The Pensions Council has published a report on Approved Retirement Fund (ARF) charges

19 June 2016: The Council has published a report on Approved Retirement Fund (ARF) charges. Differences in charges for the investment of pension funds can mean a gain, or loss, of thousands of Euros for individual pensioners. A pensioner investing €75,000 over ten years might have saved up to €5,440 in charges by choosing the fund with the lowest charges. For an investment of €150,000 a pensioner might have lost up to €11,700 or nearly 8% of the initial investment, by choosing the fund with the highest charges. 

Typically, ARFs are set up by insurance companies, which charge investors fees at set-up and over the life of the investment. Six insurance companies account for the vast bulk of the market in Ireland and these companies were requested to provide information on their ARF products marketed through intermediaries/brokers. At one point late in 2015, the companies were asked to provide details on the Reduction in Yield (RIY) flowing from charges on their different ARFs. RIY is the difference between the potential return on investment, taking charges into account, and the notional return if there were no charges. It is a useful way of measuring the impact of different charges or expenses on an investment.

The survey results are NOT a consumer guide to the cheapest or most expensive companies or charges. The survey provides a “snapshot” of charges at one point in time and charges may change over time. Furthermore, the survey did not cover intermediary/broker charges, which may be comparable to insurer charges. However, the survey results have one important lesson for consumers and intermediaries – shop around and compare all charges before choosing a particular ARF.

The Council also points out that the kind of comparative pricing information in the Report is not normally available to consumers or their intermediaries. It would be helpful if such information were made available on an on-going basis.
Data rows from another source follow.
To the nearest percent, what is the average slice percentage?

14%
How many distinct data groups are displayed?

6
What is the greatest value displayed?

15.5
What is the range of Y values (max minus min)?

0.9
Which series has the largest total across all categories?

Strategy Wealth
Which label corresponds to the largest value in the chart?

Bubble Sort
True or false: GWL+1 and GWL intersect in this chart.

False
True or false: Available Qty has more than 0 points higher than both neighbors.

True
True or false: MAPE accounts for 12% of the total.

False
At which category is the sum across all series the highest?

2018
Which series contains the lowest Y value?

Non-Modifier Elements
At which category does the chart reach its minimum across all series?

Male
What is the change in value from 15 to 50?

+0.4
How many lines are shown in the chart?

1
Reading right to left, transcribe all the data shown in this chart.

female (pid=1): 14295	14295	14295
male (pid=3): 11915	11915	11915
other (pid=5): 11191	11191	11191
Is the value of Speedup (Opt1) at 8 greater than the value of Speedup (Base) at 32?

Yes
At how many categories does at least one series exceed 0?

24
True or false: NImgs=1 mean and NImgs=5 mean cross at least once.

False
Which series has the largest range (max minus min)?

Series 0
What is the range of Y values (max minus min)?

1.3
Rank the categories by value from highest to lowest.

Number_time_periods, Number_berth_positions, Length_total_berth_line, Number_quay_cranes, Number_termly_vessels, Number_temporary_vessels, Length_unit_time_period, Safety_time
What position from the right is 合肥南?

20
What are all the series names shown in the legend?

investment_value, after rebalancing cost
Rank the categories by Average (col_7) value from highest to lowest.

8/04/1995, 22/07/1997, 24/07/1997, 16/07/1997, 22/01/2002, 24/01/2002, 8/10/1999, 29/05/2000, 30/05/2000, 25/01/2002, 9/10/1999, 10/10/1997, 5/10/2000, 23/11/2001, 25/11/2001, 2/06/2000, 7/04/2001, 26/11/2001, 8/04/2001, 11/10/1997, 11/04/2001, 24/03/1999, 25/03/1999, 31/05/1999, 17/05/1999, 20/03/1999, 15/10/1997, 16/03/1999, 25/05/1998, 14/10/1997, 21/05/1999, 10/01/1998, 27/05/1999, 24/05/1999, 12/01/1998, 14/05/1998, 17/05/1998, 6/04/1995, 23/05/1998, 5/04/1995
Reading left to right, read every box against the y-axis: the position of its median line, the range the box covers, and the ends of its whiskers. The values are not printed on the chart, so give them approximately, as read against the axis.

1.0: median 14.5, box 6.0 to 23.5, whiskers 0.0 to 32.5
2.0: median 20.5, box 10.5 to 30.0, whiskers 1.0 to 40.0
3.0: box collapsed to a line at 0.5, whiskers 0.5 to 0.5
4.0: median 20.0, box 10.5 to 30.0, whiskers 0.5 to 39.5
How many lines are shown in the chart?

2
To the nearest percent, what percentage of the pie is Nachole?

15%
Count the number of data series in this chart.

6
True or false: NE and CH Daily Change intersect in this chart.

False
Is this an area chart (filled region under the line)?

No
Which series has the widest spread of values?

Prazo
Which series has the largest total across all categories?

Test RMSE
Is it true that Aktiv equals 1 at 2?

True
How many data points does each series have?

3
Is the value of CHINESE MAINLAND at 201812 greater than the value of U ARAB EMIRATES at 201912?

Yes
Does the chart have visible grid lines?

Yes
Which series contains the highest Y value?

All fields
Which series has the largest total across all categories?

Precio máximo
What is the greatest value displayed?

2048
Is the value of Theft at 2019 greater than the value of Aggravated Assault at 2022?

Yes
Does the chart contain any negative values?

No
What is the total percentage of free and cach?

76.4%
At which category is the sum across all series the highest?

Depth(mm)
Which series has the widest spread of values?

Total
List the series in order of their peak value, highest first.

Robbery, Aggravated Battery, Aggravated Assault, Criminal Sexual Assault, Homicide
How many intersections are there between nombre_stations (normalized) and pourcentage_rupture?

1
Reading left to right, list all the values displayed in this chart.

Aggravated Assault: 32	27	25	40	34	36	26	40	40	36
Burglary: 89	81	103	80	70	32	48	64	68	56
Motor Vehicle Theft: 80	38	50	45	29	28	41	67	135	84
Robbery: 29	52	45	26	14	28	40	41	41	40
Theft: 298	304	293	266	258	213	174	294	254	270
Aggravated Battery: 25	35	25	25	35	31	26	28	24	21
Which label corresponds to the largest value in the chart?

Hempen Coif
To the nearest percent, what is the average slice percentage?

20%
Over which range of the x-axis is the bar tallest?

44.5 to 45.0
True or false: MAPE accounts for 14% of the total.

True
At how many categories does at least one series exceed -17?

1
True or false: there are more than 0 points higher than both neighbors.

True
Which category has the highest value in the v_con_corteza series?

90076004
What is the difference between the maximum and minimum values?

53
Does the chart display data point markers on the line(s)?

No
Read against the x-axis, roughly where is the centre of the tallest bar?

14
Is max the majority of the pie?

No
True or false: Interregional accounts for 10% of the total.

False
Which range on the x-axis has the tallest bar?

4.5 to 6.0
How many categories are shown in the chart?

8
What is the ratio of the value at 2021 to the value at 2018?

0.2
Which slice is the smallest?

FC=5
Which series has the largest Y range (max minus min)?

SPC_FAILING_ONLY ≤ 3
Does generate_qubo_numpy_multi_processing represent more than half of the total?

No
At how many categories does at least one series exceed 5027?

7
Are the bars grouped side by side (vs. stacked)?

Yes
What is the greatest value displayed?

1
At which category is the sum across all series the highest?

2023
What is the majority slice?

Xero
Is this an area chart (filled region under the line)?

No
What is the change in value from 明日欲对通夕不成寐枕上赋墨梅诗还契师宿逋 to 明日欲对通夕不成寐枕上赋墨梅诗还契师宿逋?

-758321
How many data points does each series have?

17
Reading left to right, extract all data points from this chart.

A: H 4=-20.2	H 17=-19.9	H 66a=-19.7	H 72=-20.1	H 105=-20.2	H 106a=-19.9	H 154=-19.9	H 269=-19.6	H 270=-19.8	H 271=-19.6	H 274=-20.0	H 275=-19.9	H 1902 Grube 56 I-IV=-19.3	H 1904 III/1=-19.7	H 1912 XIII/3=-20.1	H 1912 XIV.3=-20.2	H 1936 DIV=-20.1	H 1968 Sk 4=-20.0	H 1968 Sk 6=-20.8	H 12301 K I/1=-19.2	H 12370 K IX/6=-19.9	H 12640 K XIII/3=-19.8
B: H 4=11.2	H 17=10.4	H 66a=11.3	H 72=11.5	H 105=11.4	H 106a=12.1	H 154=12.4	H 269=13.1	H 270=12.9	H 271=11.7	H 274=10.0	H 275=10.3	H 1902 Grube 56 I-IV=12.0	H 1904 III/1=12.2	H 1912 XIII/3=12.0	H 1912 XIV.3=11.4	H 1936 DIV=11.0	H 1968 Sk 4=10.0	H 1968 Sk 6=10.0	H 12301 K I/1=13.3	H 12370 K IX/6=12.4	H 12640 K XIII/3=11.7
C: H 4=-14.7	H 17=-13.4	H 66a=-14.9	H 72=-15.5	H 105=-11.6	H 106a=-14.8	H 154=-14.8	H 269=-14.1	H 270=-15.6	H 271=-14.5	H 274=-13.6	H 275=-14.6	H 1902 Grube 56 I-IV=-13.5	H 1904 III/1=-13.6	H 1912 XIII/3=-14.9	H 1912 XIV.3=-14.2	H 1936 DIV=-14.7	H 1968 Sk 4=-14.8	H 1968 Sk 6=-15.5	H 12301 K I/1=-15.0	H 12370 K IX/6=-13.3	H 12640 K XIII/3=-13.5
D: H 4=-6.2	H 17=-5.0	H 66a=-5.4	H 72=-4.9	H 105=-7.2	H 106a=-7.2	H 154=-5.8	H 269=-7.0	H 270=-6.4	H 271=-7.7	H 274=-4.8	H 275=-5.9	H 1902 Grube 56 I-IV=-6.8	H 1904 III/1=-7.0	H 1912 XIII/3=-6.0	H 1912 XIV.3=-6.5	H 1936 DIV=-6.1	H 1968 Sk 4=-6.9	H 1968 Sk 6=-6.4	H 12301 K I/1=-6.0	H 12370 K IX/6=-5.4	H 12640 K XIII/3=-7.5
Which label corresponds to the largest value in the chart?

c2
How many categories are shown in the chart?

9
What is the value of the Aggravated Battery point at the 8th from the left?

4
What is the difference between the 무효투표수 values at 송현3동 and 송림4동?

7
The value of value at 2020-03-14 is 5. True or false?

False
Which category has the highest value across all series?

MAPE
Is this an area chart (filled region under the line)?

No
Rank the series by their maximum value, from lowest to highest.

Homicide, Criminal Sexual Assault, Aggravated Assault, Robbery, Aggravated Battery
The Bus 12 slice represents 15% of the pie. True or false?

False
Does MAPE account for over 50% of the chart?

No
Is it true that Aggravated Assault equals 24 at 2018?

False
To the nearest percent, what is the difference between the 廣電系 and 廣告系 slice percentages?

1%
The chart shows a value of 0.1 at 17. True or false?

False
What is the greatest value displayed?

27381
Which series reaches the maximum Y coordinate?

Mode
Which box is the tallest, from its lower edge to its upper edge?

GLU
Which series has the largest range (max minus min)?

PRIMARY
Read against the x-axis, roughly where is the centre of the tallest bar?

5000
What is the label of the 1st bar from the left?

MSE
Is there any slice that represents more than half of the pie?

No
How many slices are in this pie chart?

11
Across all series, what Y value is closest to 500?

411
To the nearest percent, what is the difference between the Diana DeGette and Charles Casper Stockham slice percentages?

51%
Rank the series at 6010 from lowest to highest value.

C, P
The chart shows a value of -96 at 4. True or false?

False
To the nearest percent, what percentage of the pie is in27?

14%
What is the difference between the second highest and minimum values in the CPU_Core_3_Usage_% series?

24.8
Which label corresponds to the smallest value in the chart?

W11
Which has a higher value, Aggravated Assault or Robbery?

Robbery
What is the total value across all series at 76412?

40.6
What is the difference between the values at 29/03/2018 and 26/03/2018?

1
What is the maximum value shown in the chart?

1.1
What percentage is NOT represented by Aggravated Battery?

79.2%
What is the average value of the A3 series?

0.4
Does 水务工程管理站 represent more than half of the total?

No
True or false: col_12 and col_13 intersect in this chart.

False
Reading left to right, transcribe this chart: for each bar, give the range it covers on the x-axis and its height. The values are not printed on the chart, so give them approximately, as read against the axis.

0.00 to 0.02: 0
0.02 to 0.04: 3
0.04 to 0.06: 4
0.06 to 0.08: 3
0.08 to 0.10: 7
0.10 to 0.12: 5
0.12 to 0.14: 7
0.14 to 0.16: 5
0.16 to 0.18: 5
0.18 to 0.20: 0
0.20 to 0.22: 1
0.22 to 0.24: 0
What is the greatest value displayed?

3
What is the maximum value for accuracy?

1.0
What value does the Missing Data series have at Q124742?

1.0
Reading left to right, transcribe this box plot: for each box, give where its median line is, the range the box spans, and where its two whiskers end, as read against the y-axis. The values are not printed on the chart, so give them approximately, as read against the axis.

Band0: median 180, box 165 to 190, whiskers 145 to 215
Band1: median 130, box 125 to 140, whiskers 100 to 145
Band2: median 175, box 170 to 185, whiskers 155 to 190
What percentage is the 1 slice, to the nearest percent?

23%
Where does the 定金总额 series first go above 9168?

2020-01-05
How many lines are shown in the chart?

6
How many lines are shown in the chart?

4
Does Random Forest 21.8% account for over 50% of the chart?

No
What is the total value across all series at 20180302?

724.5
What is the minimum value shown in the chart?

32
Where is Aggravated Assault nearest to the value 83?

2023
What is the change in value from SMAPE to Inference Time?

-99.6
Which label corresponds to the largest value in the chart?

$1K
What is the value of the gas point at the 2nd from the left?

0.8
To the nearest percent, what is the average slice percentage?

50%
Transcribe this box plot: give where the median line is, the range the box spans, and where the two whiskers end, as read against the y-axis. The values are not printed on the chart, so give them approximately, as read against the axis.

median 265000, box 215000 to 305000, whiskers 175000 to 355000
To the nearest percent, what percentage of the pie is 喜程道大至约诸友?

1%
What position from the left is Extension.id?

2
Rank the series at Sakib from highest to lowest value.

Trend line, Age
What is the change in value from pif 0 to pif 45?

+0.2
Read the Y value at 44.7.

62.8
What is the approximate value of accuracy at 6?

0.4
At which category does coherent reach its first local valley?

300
The Council is grateful for the cooperation of all six companies surveyed.

Note to Editors

The Pensions Council (An Chomhairle Pinsean) was set up under 26B of the Pensions Act, 1990 to advise the Minister on matters relating to policy on pensions. The Council is to be an advocate for the consumer interest and help to ensure that the system has a stronger consumer focus. At the inaugural meeting of the Council in March 2015, the Minister for Social Protection asked the Council to give special attention to charges and to gender issues.